To elaborate on the first flaw (GP availability), the number of GPs is not only lower in more deprived areas compared to least deprived areas, but there is an exodus of GPs across England, leading to a comparatively higher workload for GPs who do work in these areas. Moreover, GP time for each patient is, on average, lower in more deprived areas compared to least deprived areas, even for patients with comorbidities. This is an example of the inverse care law: those who most need care are the least likely to receive it. Higher workload for GPs, in combination with reduced GP time, increases the chances of missing ‘red flags’ of cancer symptoms. Furthermore, more deprived areas tend to be more densely populated and have a higher prevalence of patients with comorbidities. More densely populated areas are likely to have a healthcare service with a higher demand, leading to an increased chance of patients being diagnosed through emergency route, which is closely correlated to a later cancer stage at diagnosis. A natural, and foreseeable, consequence is a future with a reduced number of cancer patients from deprived areas on the diagnostic pathway, ultimately leading to the sustained deprivation gap in cancer survival.

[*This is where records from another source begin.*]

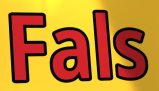
FalsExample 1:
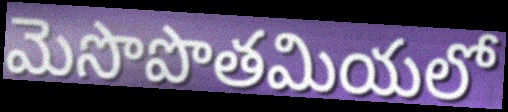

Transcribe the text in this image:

మెసొపొతమియలో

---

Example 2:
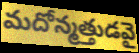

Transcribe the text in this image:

మదోన్మత్తుడవై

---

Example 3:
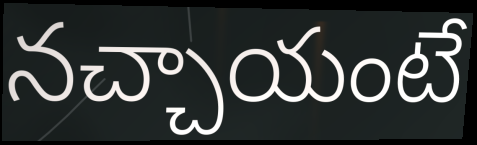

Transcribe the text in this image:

నచ్చాయంటే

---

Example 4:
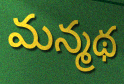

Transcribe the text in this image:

మన్మథ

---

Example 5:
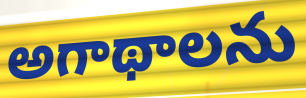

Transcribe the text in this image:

అగాథాలను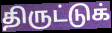
திருட்டுக்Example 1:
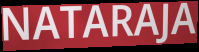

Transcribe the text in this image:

NATARAJA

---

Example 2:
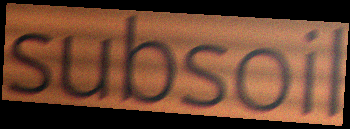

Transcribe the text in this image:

subsoil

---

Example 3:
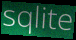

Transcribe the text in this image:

sqlite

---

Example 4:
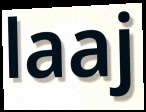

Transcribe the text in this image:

laaj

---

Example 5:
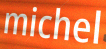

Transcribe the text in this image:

michelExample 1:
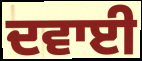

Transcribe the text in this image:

ਦਵਾਈ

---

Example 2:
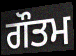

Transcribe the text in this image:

ਗੌਤਮ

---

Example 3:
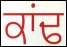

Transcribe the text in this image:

ਕਾਂਢ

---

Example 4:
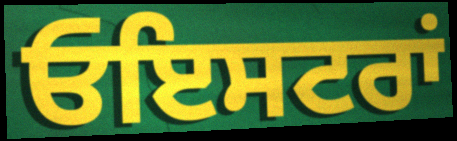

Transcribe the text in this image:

ਓਇਸਟਰਾਂ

To elaborate on the second major flaw (testing capacity), a key phase of the cancer diagnostic pathway is during Days 3 and 14 (the Straight to Test [STT] phase), when the cancer-specific test is expected to occur. One commonly required procedure is a computed tomography (CT) scan, which is carried out by a radiologist. The same issues around accessibility materialise again: not only is there a radiologist shortfall, but millions are spent on scan outsourcing. Some of the key findings of the Royal College of Radiologists’ (RCR) annual census (2020) were that the UK radiologist workforce is now 33% short-staffed, with a projected rise to 44% by 2025. Additionally, consultant attrition remained at an average of 4% within the UK. Previous data from the RCR highlighted that scan outsourcing in 2017 rose by 32% since 2016. The cost of scan outsourcing (paying private companies to help with the workload) was estimated to be £116m in 2017 (enough to pay 1,300 full-time radiologists). With no clear influx of radiologists, and an increasing demand for CT scan usage over the next few years, the deprivation gap in cancer survival is unlikely to narrow.

Reducing inequalities

There are multiple factors contributing to socioeconomic inequalities. However, increasing the NHS budget to improve the ratio of patients to GPs and radiologists would drastically reduce the deprivation gap in cancer survival. The healthcare system can only go so far as to be more efficient with the same budget; each year, there is a higher demand for additional services that heavily outweighs the annual increase of the NHS budget. Even advanced technology, such as artificial intelligence in cancer diagnosis, comes with its own inherent inductive bias that may itself contribute to the deprivation gap in survival. Without the appropriate capacity for demand in the areas where care is most needed, it is unlikely that we will see a reduction of the socioeconomic inequalities in cancer survival and the true potential of faster cancer diagnostic pathways.